Recovery of overpayments is permitted within the Act.  Many examples exist in which a claimant may have been paid money that they were not owed.  Most of the time, Respondents recoup an overpayment from PPD or future indemnity.  However, in a situation in which there are no future benefits owed, the Act allows for garnishment of the claimant’s assets upon filing of a final order with the district court.  Section 8-43-306(1), C.R.S. states, “A certified copy of any final order of the director or an administrative law judge ordering the payment of  any penalty  or  repayment  of  overpayments  pursuant  to  articles 40 to 47 of this title may be filed with the clerk of the district  court  of  any  county  in  this  state  at  any  time  after  the  period  of  time  provided  by  articles  40  to  47  of  this  title  for  appeal  or  seeking  review  of  the  order  has  passed  without  appeal or review being sought or, if appeal or review is sought, after  the  order  has  been  finally  affirmed  and  all  appellate  remedies and all opportunities for review have been exhausted. The party filing the order shall at the same time file a certificate to  the  effect  that the  time  for  appeal  or  review  has  passed without appeal or review being undertaken or that the order has been  finally  affirmed  with  all  appellate  remedies  and  all  opportunities for review having been exhausted. The clerk of the  district  court  shall  record  the  order  and  the  filing  party’s  certificate in the judgment book of said court and entry thereof made in the judgment docket, and it shall thenceforth have all the effect of a judgment of the district court, and execution may issue thereon out of said court as in other cases.
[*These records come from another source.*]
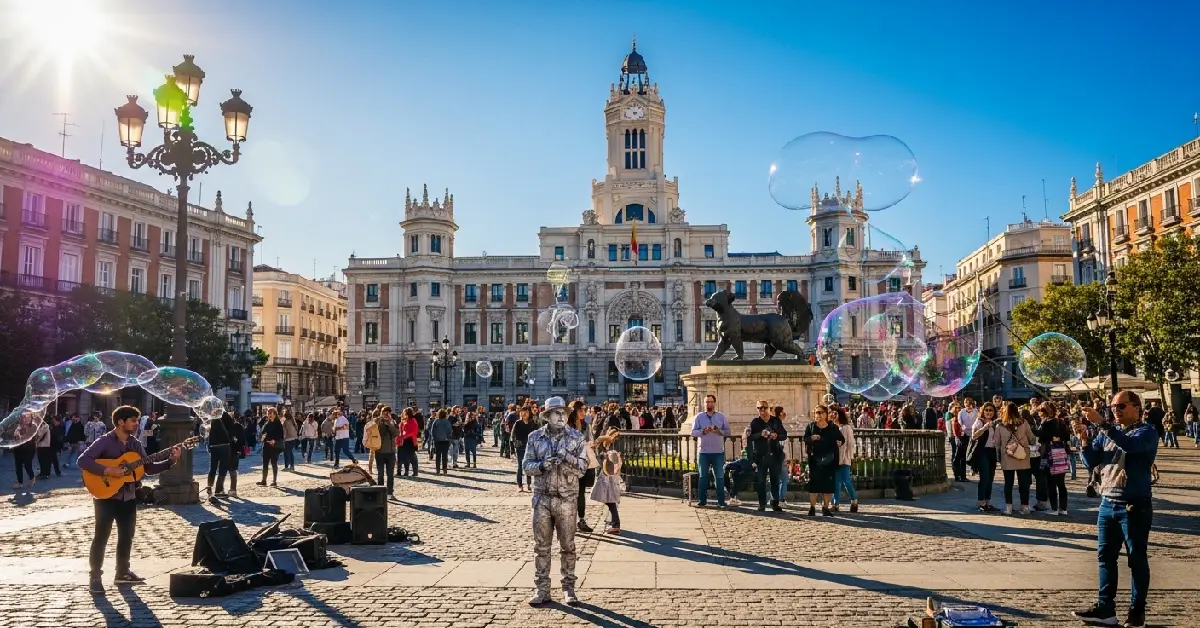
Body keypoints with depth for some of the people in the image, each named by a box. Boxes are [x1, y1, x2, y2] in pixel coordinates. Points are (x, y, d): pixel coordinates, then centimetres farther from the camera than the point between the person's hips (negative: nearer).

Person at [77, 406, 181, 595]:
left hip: (128, 497, 6)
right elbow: (82, 460, -20)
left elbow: (149, 468, 8)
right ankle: (95, 577, 8)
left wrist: (171, 460, -5)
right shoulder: (104, 442, -11)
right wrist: (107, 471, -27)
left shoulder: (136, 444, 8)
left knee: (126, 536, 12)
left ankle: (122, 573, 24)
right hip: (106, 496, -6)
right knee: (101, 537, -1)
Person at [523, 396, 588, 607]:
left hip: (566, 499, -1)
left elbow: (583, 467, -4)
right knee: (541, 546, 5)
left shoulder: (576, 437, 0)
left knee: (568, 546, 6)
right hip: (542, 498, 1)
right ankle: (541, 589, 14)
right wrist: (542, 465, -17)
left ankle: (569, 589, 16)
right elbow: (527, 465, 2)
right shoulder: (535, 437, 3)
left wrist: (568, 458, -22)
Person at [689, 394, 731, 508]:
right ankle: (702, 500, 9)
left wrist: (718, 430, -15)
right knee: (703, 477, 4)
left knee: (719, 477, 1)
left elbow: (729, 432, 2)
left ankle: (721, 501, 5)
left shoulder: (721, 417, 7)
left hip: (718, 452, 0)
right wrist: (703, 431, -18)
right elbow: (693, 432, -1)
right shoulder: (699, 417, 6)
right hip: (703, 452, 0)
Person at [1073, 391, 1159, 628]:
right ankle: (1105, 609, 15)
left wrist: (1101, 423, -32)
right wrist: (1085, 439, -5)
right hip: (1107, 504, 6)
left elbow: (1130, 444, -28)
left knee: (1137, 560, 4)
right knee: (1105, 557, 8)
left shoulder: (1147, 432, -6)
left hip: (1134, 506, -6)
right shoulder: (1110, 430, 12)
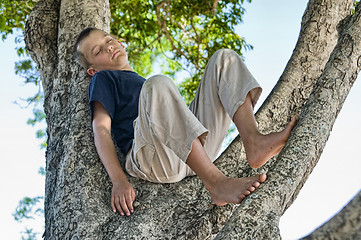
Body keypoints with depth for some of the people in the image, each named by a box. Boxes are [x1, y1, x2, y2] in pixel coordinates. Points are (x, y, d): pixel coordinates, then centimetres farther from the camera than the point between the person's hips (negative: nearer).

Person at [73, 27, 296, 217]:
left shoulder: (141, 82, 40)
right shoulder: (103, 79, 20)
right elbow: (101, 129, 2)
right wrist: (119, 180, -14)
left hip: (196, 152, 7)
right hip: (152, 159, -6)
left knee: (224, 58, 2)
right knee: (157, 84, -34)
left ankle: (253, 142, -25)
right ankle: (216, 183, -41)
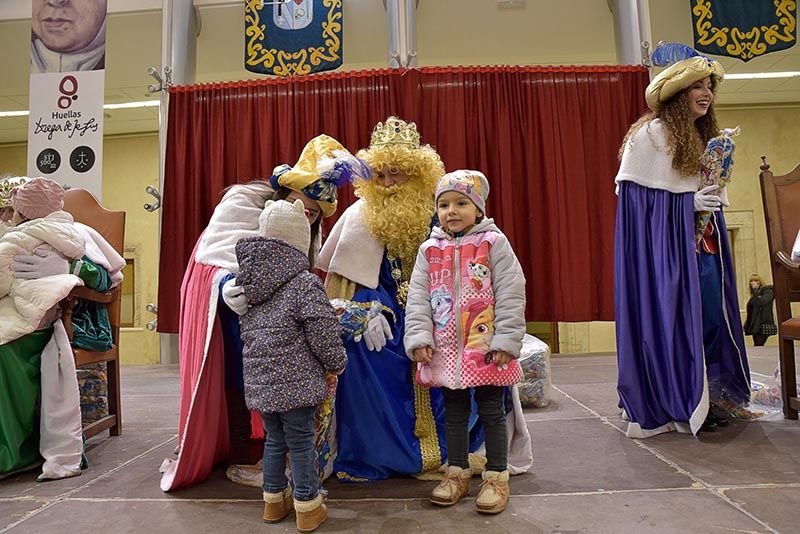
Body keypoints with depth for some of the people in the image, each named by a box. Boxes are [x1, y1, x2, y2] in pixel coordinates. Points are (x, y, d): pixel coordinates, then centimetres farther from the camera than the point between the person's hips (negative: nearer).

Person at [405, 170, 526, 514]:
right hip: (446, 349, 3)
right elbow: (418, 299, 3)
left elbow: (510, 295, -8)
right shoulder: (429, 250, 5)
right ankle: (457, 473, 31)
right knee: (454, 412, 15)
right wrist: (419, 338, -6)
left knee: (492, 412, 9)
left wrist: (506, 340, -12)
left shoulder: (493, 242, -5)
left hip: (486, 347, -3)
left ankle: (497, 476, 24)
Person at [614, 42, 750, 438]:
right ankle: (677, 406, 10)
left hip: (700, 241, 9)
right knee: (671, 317, -4)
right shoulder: (650, 134, -9)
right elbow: (632, 194, -14)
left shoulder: (704, 137, 18)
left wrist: (713, 198, 3)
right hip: (664, 243, -9)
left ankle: (700, 398, 23)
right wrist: (689, 203, -17)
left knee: (711, 314, 9)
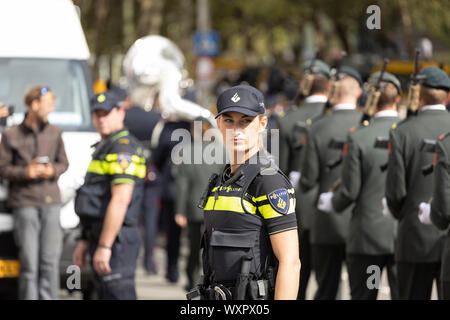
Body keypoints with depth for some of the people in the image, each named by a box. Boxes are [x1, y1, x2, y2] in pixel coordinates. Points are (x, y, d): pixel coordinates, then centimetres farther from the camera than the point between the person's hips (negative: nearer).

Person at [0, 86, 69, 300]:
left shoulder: (55, 133, 11)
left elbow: (63, 163, 17)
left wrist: (53, 170, -5)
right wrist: (25, 172, -14)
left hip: (51, 202, 3)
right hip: (25, 203, -3)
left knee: (51, 259, -1)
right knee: (29, 262, -6)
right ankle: (29, 297, -1)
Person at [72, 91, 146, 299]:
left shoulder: (123, 148, -12)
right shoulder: (104, 148, 21)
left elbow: (120, 200, -21)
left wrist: (104, 246, -24)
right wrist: (85, 241, 21)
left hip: (115, 240, -11)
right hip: (101, 239, 11)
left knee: (118, 294, -14)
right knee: (106, 296, 12)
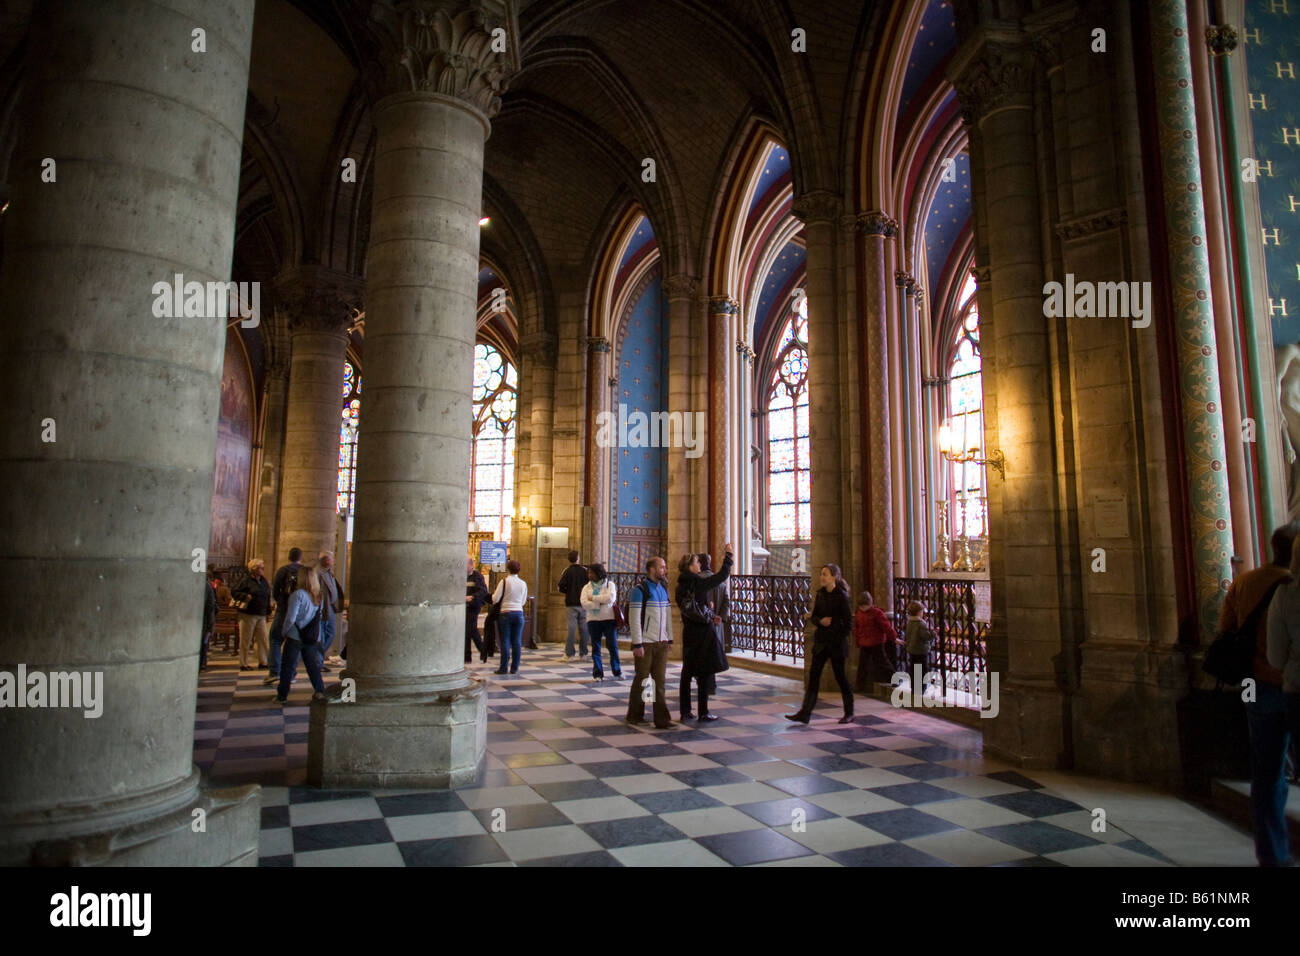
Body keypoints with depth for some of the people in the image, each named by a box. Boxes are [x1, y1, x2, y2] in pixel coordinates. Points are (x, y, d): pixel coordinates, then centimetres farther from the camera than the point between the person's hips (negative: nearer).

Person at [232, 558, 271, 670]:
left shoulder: (264, 581, 14)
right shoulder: (246, 581, -6)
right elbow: (233, 593, -6)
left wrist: (268, 609, 15)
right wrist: (245, 596, -21)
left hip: (261, 615, 6)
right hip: (248, 614, -6)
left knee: (262, 638, 4)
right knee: (245, 640, 1)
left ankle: (262, 661, 10)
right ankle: (243, 664, 9)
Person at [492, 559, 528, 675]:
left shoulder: (504, 581, -7)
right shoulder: (523, 583, 6)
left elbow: (495, 599, -8)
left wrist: (493, 593, 13)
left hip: (506, 613, -3)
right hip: (519, 613, 3)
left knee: (505, 641, 1)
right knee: (517, 641, 6)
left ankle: (503, 668, 4)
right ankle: (514, 668, 9)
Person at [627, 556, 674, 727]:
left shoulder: (663, 589, 13)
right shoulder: (639, 591, -10)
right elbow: (634, 619, -14)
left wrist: (669, 639, 15)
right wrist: (637, 644, -16)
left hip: (661, 643, 6)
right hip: (645, 644, -6)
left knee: (660, 680, 3)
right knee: (642, 680, 5)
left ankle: (661, 719, 5)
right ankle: (635, 715, 21)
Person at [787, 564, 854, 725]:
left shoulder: (841, 596, -11)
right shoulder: (820, 593, 7)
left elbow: (848, 622, -10)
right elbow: (814, 615, 9)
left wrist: (839, 639, -12)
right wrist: (820, 620, -12)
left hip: (837, 641, -6)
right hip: (821, 640, 6)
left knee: (840, 676, 5)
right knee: (813, 675, 1)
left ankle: (849, 713, 23)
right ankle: (805, 713, 1)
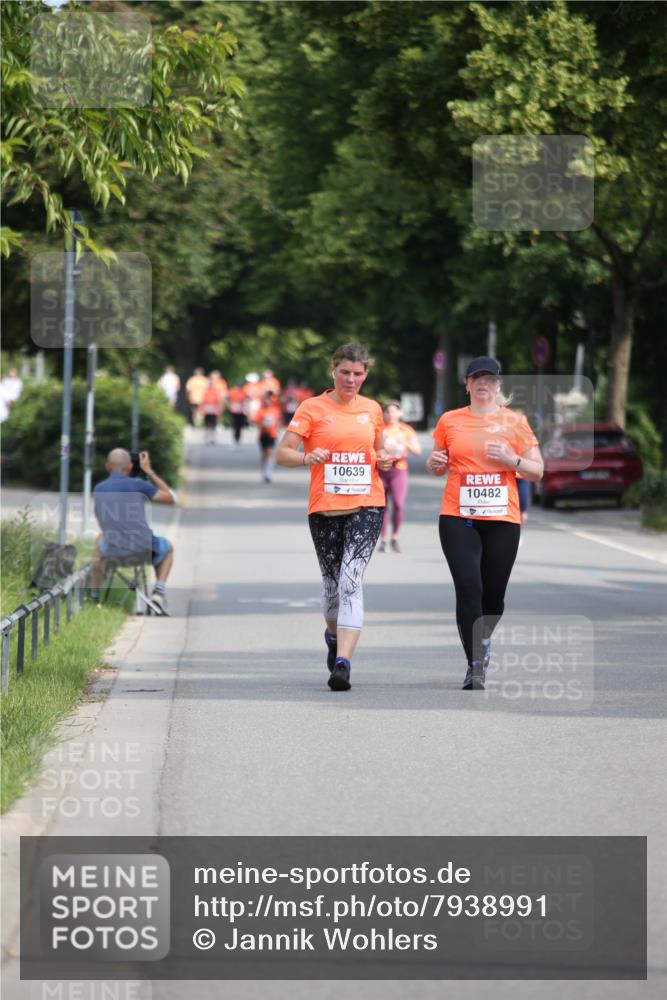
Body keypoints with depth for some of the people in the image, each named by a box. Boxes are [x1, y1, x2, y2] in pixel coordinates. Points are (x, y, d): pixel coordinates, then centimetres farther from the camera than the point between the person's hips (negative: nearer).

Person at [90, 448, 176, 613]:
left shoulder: (98, 490, 3)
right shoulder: (137, 484, -9)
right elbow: (170, 498, 2)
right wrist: (149, 471, 7)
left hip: (113, 551, 3)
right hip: (143, 549, -3)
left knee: (100, 540, 39)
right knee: (167, 548, 32)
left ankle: (94, 593, 41)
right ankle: (159, 591, 9)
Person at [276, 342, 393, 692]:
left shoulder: (372, 409, 11)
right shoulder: (313, 408, 1)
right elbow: (282, 453, -3)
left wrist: (383, 460, 3)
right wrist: (307, 457, -24)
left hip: (366, 507, 0)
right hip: (324, 508, 0)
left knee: (351, 580, -16)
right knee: (332, 582, 9)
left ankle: (342, 663, -23)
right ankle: (334, 634, 43)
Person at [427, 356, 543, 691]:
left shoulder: (515, 421, 5)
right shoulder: (450, 421, 8)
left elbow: (537, 472, 7)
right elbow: (438, 468, 19)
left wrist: (512, 460, -12)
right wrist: (434, 463, -4)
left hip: (503, 519, 1)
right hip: (458, 517, -1)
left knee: (493, 595, 6)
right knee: (468, 588, -16)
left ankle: (482, 642, 38)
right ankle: (476, 666, -15)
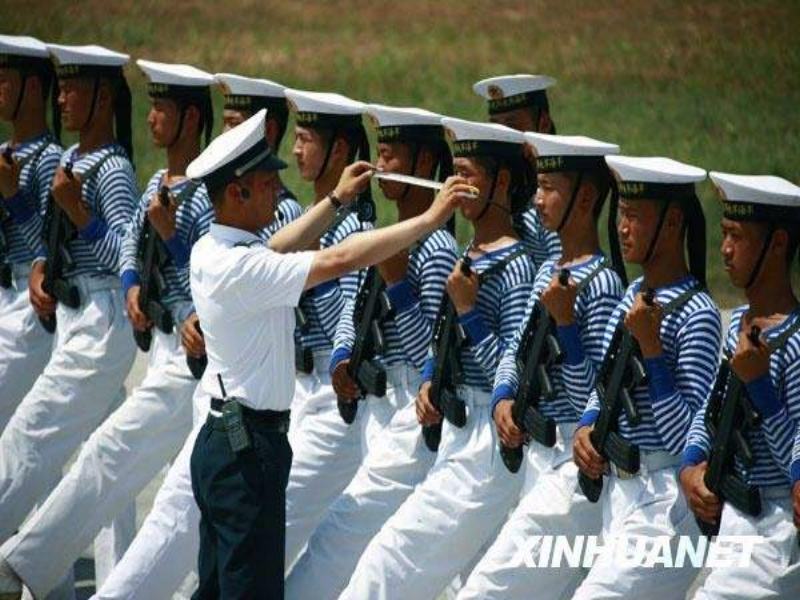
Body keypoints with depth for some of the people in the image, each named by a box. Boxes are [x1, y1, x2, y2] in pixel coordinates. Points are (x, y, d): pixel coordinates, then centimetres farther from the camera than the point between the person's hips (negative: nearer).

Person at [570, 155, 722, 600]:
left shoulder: (695, 314, -14)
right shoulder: (634, 295, 11)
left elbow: (686, 437, -18)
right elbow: (603, 384, 24)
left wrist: (651, 347, -23)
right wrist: (586, 428, 3)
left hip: (663, 500, -9)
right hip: (617, 488, 9)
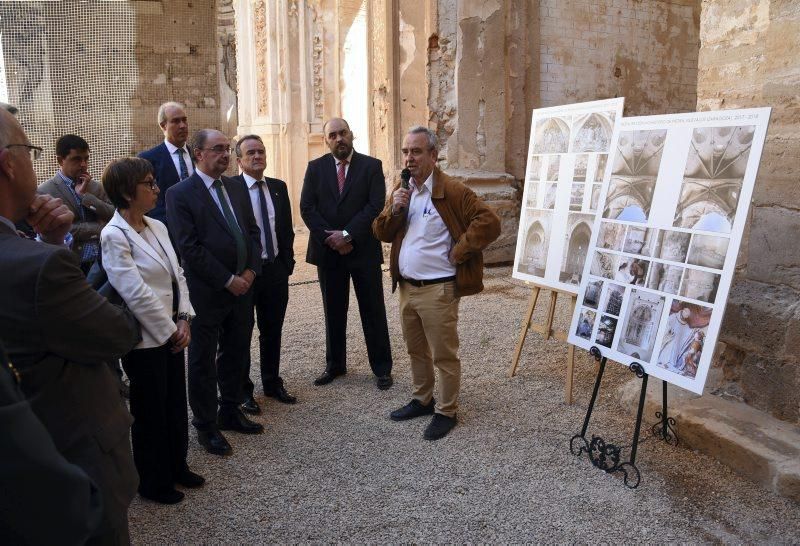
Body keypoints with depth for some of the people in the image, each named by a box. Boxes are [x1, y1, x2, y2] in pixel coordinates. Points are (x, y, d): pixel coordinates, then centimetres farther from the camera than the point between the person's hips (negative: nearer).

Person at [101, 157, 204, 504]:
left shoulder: (157, 227, 6)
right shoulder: (114, 235, -17)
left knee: (176, 404, 19)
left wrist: (184, 320, -3)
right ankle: (152, 482, 29)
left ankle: (176, 467, 38)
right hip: (145, 339, -7)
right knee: (150, 411, 9)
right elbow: (136, 294, -21)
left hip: (171, 333, 7)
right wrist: (171, 331, -15)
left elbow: (176, 275, 8)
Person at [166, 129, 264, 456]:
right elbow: (190, 247, -15)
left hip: (242, 287, 6)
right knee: (204, 360, 8)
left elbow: (253, 232, 11)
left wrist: (250, 271, -4)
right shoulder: (180, 194, -9)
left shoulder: (237, 188, 11)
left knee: (237, 353, 16)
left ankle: (230, 412, 33)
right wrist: (228, 280, -16)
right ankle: (206, 425, 22)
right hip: (207, 293, -6)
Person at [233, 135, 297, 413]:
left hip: (275, 270, 5)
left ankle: (272, 383, 31)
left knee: (272, 331, 16)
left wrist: (287, 263, 6)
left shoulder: (278, 187, 8)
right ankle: (243, 389, 24)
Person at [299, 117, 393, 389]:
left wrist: (347, 234, -16)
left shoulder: (371, 166, -1)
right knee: (333, 313, 12)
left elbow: (375, 206, -10)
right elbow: (307, 208, -1)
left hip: (363, 250, -2)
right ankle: (335, 365, 25)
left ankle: (382, 368, 16)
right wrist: (330, 238, -11)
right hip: (328, 251, 2)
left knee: (373, 312, 4)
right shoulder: (315, 168, 6)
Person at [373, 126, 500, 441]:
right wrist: (394, 210, -9)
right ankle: (422, 400, 38)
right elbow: (382, 233, 10)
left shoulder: (452, 191, -13)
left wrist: (458, 252, -16)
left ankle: (447, 412, 20)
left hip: (438, 289, -7)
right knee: (416, 350, 20)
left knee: (444, 355, 4)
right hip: (406, 287, 7)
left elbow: (489, 223, -19)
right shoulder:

Any such order may be filed by and in the name of the director or by and in the name of the party in the worker’s compensation action who was injured by the violation of any provision of articles 40 to 47 of this title  or  who  was  found  to  be  entitled  to  repayment  of  overpayments under said articles.”

 

It is quite difficult for a claimant attorney to explain to their client that money that was previously received by a claimant, now had to be paid back to the carrier.  For example, when a Division IME physician backdates the date of MMI, and TTD that was paid during the prior MMI period, now becomes an overpayment; a claimant is often left with the burden of understanding how a physician can retroactively find that MMI happened earlier in time.  Another example is recovery of benefits against SSDI that is being collected.  Claimant sometimes believe that they are entitled to SSDI and TTD/TPD concurrently without an offset.

 

Many arguments have been made to the appellate courts unsuccessfully regarding collection of an overpayment.  One such argument involves “monies due and owed at the time of payment.”  Any money paid to the claimant at the time it was owed should not be an “overpayment” pursuant to the Act.  This argument was addressed by the Court of Appeals and they declined to follow it indicating that the Act allows for repayment of monies in situations in which the money was never due in the first place.  It wouldn’t be surprising for this line of thinking to be quickly eroded by a legislative change in which an overpayment is defied expressly in the statute by other means in which the facts of a case would not change the overall intentions of the way it was written.

 

For now, Respondents have one-year from the date the overpayment exists or accrued to claim it.  If it is not claimed, it is considered waived.  If an overpayment of indemnity exists on a file, it is best to claim it right away and strategize with counsel how best to recoup the overpayment.  Sometimes, remedies can be worked out with the claimant to make both parties happy and ensure that there is not prejudice to either side.  It can certainly prevent an Order being granted which puts the claimant is a difficult position of having to make a repayment of monies, when in all likelihood the money is either gone and/or has a very little chance of being seen again.